Manages the root folder of an experiment.

An experiments folder manages the dataset and cross-validation splits associated with it. Evaluation and result calcualtion can be initiated for all models with the evaluate()

Attributes:

experiments (list): A list of experiments found in the library folder.

path (str): Path to the root directory.

Todo

Implement LibEstimator base class that all models must inherit from. The base class ensures that the needed properties are implemented.
Offer optional arguments in Experiment.add() for the LibEstimator properties when a user doesn’t want to inherit from the base class!?

classmethod New(name, df, skf, features, lib_path, description='')¶

Factory method for creating a new Experiment instance given a name, dataset, cross-validation mask and a list of features. The path to the library in which the experiment is created must be given.

Args:

name (str):: A name for the experiment. Will be used together with the timestamp for storing the experiment.
df (pandas.DataFrame):: The dataset as a Pandas DataFrame.
skf (numpy.ndarray):: An array of indices, each being one cross-validation split.
features (list):: A list of column names that are to be used as features during training.
lib_path (str):: Path to the library in which the experiment is created.
description (str):: A descriptive string of the dataset, experiment or changes to make finding stuff later easier.

add(estimator)¶

Adds a model to the experiment.

Args:

estimator (BaseEstimator):: A name for the experiment. Will be used together with the timestamp for storing the experiment.

calc_results(scoring_function, name, max_workers=1, verbose=1, te_split_idx=1)¶

Calculate result for all models in this experiment. Calls calc_result() of each Model.

Args:

scoring_function (function()):

A python function that calculates results given a model, its predictions and the true labels. See scoring_function().

name (str):

A name for the result series. If a series with the given names exists, only missing results will be computed. Existing results are not deleted.

max_workers (int):

The number of models for which to concurrently calculate the results.: max_workers=1 is usually faster as the overhead of the ProcessPoolExecutor is too large. Could try ThreadPoolExecutor.

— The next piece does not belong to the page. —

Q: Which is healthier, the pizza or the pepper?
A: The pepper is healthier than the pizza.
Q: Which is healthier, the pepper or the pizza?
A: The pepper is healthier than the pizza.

verbose (int): Level of print output. 0 is no output.

te_split_idx (int): Index of split that the model is evaluated on.

find(boolean_func)¶

Iterator function, yielding all models matching boolean_func().

Args:

boolean_func (boolean_func()):: A function that takes a Model and returns a boolean indicating a match.

findone(boolean_func)¶

Return the first model matching boolean_func().

Args:

boolean_func (boolean_func()):: A function that takes a Model and returns a boolean indicating a match.